注3:活用労働量(広報12か月移動平均)は、当該月も含めた過去12か月の平均値。

活用労働量について、前年同月比を就業者数要因、休業者数要因、労働時間要因で要因分解すると(図表5)、最初の緊急事態宣言が発出されて活用労働量が大幅減少した2020年4、5月においては、休業者数と労働時間のマイナス要因が大きかった。2021年4、5月にその反動で増加した後、年後半には若干の減少傾向で推移したが、その要因は主に労働時間と就業者数要因であった。

2022年に入ると活用労働量は10月までは増加傾向で推移したが、就業者数と労働時間は全体を通じてプラスに寄与した。休業者数要因は、2022年1~3月、7~8月、11~12月とマイナスに寄与しているが、各々第6、7、8波の感染拡大期に当たり、感染拡大が労働者の休業を通じて活用労働量を押し下げる要因となっていることが示唆される。

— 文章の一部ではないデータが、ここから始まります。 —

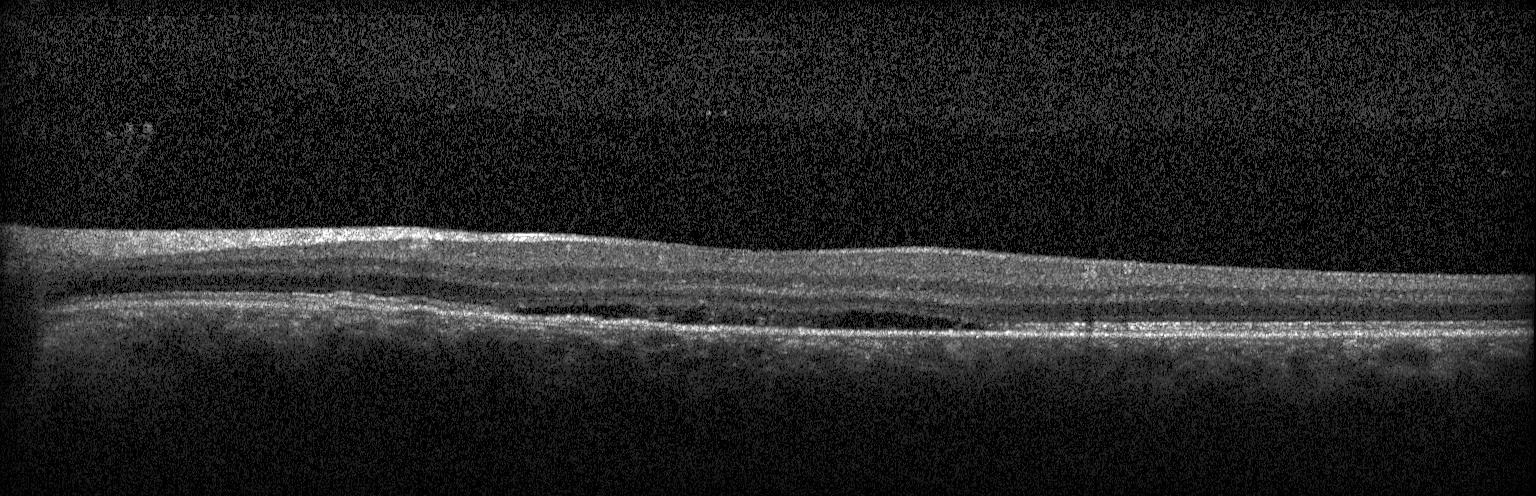

Fovea-centered; spectral-domain optical coherence tomography; optical coherence tomography scan
Impression: a choroidal neovascular membrane.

図表5 活用労働量(労働ニーズ)の前年同月比の要因分解

図表5 グラフ

資料出所:総務省「労働力調査(基本集計)」により作成。

注1:活用労働量は、従業者数と月末一週間の就業時間を掛け合わせた値として計算。

注2:従業者は就業者のうち調査期間中に少しでも仕事をした者、休業者は就業者のうち調査期間中に少しも仕事をしなかった者である。このため、従業者数の増減は、就業者数と休業者数の増減によって説明できる。

注3:週間就業時間は月末一週間の就業時間であり、出勤日数や所定労働時間の増減等の影響を受ける。就業時間の対象に休業者は含まれていない。

また、コロナ禍が始まった2020年においては、女性を始めとする非正規雇用労働者が大幅に減少したが、その後の動きをみると、2022年3月以降は女性の正規雇用を中心に再び増加に転じ、年後半からは男女の非正規雇用も増加基調となっている(図表6)。

図表6 正規・非正規別雇用者の対前年同月差の推移

図表6 グラフ

資料出所:総務省「労働力調査(基本集計)」

注:雇用者には役員も含まれるため、正規の職員・従業員と非正規の職員・従業員の対前年同月差を合計しても、雇用者の対前年同月差とは一致しない。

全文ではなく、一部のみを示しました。